Swamp Dogg, I Need a Job…So I Can Buy More Auto-Tune

Dogg’s 808s & Heartbreak–inspired soul is characterized by steeliness, a live-band feel, and the past’s traditions of oversexed bravura.
Reviews

Swamp Dogg, I Need a Job…So I Can Buy More Auto-Tune

Dogg’s 808s & Heartbreak–inspired soul is characterized by steeliness, a live-band feel, and the past’s traditions of oversexed bravura.

Words: A.D. Amorosi

February 23, 2022

Swamp Dogg
I Need a Job...So I Can Buy More Auto-Tune
DON GIOVANNI

If any latter-day career revival was worth examination, it’s that of Swamp Dogg, the profanely grungy and raunchily political blues and soul singer making lo-fi, indie-label albums since 1970’s Total Destruction to Your Mind. Dependably swampy and certainly satirical with a deep Southern twist, by 1989 the Dogg hiding behind Jerry Williams Jr. changed his sheen and his sound by including synthesizers and drum machines on I Called for a Rope and They Threw Me a Rock, then went full-speed ahead into studio frippery and mod-electronica with 2018's Love, Loss, and Auto-Tune.  

Never a man to resist a trend, even when it's post-dated (see 1991’s Surfin' in Harlem for proof), Dogg has continued along the lines sketched out by that 2018 album—gruffly sung social commentary with electro nods toward hip-hop and nu-R&B—with his latest album on its title track.

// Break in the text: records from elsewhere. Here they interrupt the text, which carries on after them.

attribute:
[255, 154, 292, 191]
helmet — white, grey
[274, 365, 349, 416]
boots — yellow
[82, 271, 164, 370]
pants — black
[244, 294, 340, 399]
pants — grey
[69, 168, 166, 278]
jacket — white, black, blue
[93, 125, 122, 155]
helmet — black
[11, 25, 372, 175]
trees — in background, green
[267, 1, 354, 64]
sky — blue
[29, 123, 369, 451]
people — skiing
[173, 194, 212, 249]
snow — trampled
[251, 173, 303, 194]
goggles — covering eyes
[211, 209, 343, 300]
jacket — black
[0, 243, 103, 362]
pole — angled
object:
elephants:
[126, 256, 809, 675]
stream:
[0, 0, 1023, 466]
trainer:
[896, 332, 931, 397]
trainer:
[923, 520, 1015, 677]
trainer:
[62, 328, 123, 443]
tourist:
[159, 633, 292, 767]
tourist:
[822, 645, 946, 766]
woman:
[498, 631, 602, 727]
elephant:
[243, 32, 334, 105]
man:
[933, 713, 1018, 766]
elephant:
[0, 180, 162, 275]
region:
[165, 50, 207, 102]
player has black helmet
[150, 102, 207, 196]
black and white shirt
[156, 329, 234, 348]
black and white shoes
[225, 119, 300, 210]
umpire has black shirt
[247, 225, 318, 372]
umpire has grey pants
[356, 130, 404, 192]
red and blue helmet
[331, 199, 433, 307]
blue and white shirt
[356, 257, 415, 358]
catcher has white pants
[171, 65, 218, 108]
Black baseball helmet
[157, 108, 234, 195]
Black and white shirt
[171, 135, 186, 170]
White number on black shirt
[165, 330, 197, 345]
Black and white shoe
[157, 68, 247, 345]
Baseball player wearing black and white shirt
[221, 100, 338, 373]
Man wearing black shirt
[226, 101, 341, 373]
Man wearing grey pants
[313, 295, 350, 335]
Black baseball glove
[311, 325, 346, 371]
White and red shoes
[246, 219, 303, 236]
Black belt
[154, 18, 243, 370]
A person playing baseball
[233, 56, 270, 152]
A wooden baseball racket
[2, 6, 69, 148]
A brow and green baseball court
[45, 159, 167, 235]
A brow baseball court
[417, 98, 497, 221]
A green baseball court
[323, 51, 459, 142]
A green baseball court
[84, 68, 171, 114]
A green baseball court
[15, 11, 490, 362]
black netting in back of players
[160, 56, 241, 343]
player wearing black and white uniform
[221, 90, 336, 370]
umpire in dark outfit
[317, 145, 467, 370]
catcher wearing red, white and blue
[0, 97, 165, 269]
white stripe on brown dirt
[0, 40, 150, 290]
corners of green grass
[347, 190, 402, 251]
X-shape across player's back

Here, an Auto-Tuned-up Dogg laments the pandemic’s financial woes with lines such as, “I need a job worse than a dead man needs a coffin,” and a sonic vibe drenched in funk and roboticism.

Along with that steeliness, however, Dogg’s 808s & Heartbreak–inspired soul does contain a live, reed-driven-band feel, and the past’s traditions of oversexed bravura on unfaithful-man tracks such as “Cheating in the Daylight,” “Cheating All Over Again,” (notice the theme here), and “I Need Your Body.” Overworked, misogynistic lyrics from a 78-year-old, even if they’re intended to be humorous, frankly, aren’t, and these songs fall flat. That said, the genuinely impassioned heart, joy, and need within the sauntering likes of “She Got That Fire” (with its exaltation of “When she looks at you, it’s like sunshine from her eyes”), “Show Me,” and “Soul to Blessed Soul” portray Swamp as a man of conviction and honor, apart from the dated tropes of sexism and womanizing. With that, this old Dogg proves that he can learn even newer tricks than just fiddling with digitally enhancing knobs and Auto-Tune switches.